M. Madeleine n'avait pas tenu sa comptabilité. Dés qu'il le put, il engagea un secrétaire pour le faire. Il n'avait pas été longtemps à l'école et ne connaissait que les bases. Il comptait sur ses doigts et comptait mal. Jean-le-Cric avait appris ce qu'il avait pu.

Jean Valjean était un peu meilleur élève et surtout le chantier l'avait obligé à calculer et faire des prévisions. Tenir un budget.

M. Fauchelevent avait un avenir très sombre. Bientôt il allait devoir vendre la totalité du domaine et licencier des employés.

Ces soucis transparaissaient sur le visage de Jean Valjean, il les emmenaient jusque dans la chambre d'Ultime.

« Que se passe-t-il ?, demanda-t-il un jour au contremaître de son frère.

- Rien d'important, répondit Valjean en se secouant. Veux-tu que je te lise quelque chose ?

- Jean ! Que se passe-t-il ? Où est ton sourire ? »

Devant l'exclamation si juvénile du malade, Valjean retrouva un semblant de sourire.

« Mieux !, approuva le jeune homme. Alors maintenant, dis-moi ! Que se passe-t-il ?

- Je ne veux pas t'ennuyer avec des soucis de gestion...

- Tu as vu la faillite de mon frère ? Ce n'est pas un secret.

- Mais, ton frère semble ne pas s'en rendre compte. Il refuse d'en parler avec moi. Je ne sais pas quoi faire !

- Gaston est fier. J'espère qu'il ne souffrira pas trop de la perte de la ferme. »

Une telle indifférence choqua Valjean, mais on pardonna au malade.

« Comment les choses ont-elles pu en arriver là ?, rétorqua Valjean, une pointe de dureté dans la voix, il savait très bien que c'était Ultime lui-même qui avait géré la trésorerie les années précédentes.

- Mon frère dépense à tort et à travers. Pour la ferme, pour moi...pour le prestige. Je n'ai jamais eu gain de cause contre lui. On ne peut que serrer les dents et trouver des solutions provisoires.

- Cela ne suffit plus !

- Des palliatifs en attendant la fin.

- NON !, » gronda Valjean, sèchement.

L'ancien forçat refusait qu'on abandonne ainsi la partie. Cette soudaine velléité surprit le malade qui se redressa pour examiner Valjean. Intensément.

« Tu as vu le portique au-dessus de l'entrée, construit tout en pierre de taille ?

- Oui, c'est un élément magnifique.

- Il nous a coûté notre première ferme. La ferme des Annettes [canne en Picard]. J'ai discuté des semaines avec mon frère mais il voulait un portique pour en imposer à nos voisins. »

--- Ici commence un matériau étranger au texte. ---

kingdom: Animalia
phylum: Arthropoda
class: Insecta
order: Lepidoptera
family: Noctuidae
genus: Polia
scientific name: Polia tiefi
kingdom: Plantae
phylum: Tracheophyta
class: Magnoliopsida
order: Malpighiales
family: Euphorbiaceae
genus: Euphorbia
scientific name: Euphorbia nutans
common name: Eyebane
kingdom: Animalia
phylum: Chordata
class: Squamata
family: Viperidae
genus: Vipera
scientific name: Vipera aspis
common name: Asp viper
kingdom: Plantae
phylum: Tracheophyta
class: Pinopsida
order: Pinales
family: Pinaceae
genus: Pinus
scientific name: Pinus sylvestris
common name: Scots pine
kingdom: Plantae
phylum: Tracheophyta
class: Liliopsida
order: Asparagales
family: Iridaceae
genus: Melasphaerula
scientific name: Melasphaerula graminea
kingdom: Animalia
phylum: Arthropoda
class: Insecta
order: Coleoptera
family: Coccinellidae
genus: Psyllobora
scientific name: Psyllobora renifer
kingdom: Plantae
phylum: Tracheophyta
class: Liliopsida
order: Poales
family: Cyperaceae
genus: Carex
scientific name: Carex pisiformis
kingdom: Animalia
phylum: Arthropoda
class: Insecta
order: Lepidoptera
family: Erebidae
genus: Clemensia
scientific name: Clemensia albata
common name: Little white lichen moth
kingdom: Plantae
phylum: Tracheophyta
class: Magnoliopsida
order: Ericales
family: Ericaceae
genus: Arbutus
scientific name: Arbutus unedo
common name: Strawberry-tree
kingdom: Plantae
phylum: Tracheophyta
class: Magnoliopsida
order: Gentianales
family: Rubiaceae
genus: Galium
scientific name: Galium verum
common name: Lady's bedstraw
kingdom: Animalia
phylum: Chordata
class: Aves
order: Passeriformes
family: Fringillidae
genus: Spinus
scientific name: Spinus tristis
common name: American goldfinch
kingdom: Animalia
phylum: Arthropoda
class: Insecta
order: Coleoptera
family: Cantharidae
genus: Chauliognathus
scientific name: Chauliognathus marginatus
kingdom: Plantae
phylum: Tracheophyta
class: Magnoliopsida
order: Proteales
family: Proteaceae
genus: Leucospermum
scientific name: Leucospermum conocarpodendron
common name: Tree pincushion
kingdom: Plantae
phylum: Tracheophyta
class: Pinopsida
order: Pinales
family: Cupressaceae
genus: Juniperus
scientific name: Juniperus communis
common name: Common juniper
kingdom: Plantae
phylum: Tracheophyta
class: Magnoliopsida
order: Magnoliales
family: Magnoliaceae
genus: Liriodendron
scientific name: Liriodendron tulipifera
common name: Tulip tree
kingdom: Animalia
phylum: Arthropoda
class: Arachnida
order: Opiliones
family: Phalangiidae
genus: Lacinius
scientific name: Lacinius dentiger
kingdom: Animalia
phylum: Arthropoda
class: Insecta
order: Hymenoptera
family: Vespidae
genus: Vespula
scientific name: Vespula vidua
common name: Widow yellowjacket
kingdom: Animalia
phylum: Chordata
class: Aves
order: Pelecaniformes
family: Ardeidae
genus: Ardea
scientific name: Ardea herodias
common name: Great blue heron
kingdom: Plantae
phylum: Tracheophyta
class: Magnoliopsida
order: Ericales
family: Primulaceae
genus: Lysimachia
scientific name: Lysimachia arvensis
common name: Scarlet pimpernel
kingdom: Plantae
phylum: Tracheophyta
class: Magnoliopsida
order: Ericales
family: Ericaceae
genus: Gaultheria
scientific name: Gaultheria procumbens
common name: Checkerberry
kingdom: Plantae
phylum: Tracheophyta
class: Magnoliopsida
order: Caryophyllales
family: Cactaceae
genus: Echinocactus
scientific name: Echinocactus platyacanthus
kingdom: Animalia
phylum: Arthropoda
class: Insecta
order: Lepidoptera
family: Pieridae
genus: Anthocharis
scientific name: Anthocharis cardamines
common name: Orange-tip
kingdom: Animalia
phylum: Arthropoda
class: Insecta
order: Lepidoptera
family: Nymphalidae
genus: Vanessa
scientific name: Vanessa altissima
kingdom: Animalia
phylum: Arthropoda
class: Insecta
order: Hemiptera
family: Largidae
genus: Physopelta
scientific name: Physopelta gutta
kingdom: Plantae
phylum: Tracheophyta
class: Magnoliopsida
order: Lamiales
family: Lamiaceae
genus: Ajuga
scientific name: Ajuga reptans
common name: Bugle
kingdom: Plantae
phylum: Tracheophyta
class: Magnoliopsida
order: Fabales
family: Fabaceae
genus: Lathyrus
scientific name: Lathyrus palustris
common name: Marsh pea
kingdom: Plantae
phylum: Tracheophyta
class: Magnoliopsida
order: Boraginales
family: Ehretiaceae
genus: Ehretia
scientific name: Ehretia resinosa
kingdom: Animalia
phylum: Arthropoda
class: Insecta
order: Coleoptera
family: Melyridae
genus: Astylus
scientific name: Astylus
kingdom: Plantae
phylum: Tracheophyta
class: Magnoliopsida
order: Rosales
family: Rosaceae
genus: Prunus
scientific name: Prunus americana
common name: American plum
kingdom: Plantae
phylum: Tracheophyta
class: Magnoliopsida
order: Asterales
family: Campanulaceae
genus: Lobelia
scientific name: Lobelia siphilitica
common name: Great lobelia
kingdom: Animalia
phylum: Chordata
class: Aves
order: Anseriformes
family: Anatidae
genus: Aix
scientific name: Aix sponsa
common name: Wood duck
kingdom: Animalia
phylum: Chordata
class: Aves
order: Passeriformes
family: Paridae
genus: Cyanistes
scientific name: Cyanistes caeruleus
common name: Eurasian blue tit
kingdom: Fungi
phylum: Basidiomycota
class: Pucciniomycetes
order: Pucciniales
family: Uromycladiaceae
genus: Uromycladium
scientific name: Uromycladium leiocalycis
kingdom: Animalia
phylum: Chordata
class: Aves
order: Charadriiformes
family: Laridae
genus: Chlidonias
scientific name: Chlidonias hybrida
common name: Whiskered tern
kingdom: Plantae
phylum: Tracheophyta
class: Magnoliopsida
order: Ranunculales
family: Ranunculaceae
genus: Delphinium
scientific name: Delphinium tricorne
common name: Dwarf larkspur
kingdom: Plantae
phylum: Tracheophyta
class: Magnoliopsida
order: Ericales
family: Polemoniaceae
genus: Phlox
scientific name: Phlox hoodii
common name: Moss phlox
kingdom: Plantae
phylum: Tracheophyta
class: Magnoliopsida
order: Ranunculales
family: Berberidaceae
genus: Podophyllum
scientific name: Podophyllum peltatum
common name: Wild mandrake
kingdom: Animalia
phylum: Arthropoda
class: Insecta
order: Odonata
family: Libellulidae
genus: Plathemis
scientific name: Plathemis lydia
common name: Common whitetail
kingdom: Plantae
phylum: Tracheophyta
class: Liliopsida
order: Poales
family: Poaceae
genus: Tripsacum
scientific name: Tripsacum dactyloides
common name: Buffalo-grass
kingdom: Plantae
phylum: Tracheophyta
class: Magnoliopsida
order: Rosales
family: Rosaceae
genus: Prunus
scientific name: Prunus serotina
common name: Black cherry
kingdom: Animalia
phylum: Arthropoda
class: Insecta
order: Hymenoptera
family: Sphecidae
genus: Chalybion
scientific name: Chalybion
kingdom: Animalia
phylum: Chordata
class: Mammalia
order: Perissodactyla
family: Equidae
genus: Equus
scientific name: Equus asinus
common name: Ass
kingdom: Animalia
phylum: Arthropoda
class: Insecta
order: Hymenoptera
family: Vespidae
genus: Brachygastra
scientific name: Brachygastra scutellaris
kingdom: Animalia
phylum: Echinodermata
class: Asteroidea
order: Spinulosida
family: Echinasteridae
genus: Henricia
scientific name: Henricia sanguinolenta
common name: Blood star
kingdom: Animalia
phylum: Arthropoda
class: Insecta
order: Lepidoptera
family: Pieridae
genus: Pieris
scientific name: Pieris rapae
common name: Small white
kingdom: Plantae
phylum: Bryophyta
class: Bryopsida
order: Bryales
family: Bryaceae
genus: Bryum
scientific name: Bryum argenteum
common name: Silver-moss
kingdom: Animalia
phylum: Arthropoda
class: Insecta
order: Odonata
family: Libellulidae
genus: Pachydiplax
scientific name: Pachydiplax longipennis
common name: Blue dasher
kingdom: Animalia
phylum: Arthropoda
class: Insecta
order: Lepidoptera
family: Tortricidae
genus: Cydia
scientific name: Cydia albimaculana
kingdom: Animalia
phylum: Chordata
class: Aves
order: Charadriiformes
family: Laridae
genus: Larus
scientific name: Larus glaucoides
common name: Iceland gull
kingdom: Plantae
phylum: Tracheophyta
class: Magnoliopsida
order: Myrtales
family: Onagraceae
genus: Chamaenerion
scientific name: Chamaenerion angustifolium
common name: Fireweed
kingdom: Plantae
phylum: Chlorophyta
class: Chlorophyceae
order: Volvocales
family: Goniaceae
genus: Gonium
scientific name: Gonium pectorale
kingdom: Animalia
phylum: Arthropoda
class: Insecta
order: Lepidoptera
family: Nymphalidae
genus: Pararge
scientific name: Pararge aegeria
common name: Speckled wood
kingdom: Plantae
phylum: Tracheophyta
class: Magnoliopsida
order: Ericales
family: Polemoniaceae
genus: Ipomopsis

Baissant la tête et soupirant de dépit, Ultime ajouta :

« Mon frère est suffisant.

- Que faire alors ?

- Prier pour trouver une solution pour renflouer nos caisses ou alors commencer à chasser des employés.

- Seigneur... »

Ultime Fauchelevent ne dit rien de plus. Il compatissait devant la situation désagréable de Jean Valjean. Il avait connu la même quelques mois plus tôt. Son frère était suffisant, prétentieux et imbécile. Mais c'était son frère.

Ha si M. Madeleine existait déjà avec ses millions...

Jean Valjean essaya de trouver le temps d'écrire une lettre à Javert. L'homme lui manquait

Fraco,

Tu me manques. Je suis enfin installé à Montreuil-sur-Mer. Je ne suis pas encore patron d'industrie mais je ne suis plus un ouvrier agricole. Je suis contremaître chez M. Gaston Fauchelevent.

J'aimerais de tes nouvelles en attendant de te revoir.

Jean

Il n'y eut pas de réponse immédiate. Valjean eut même peur d'avoir perdu la trace de Javert. Le policier aurait pu être nommé ailleurs, dans une autre ville de France.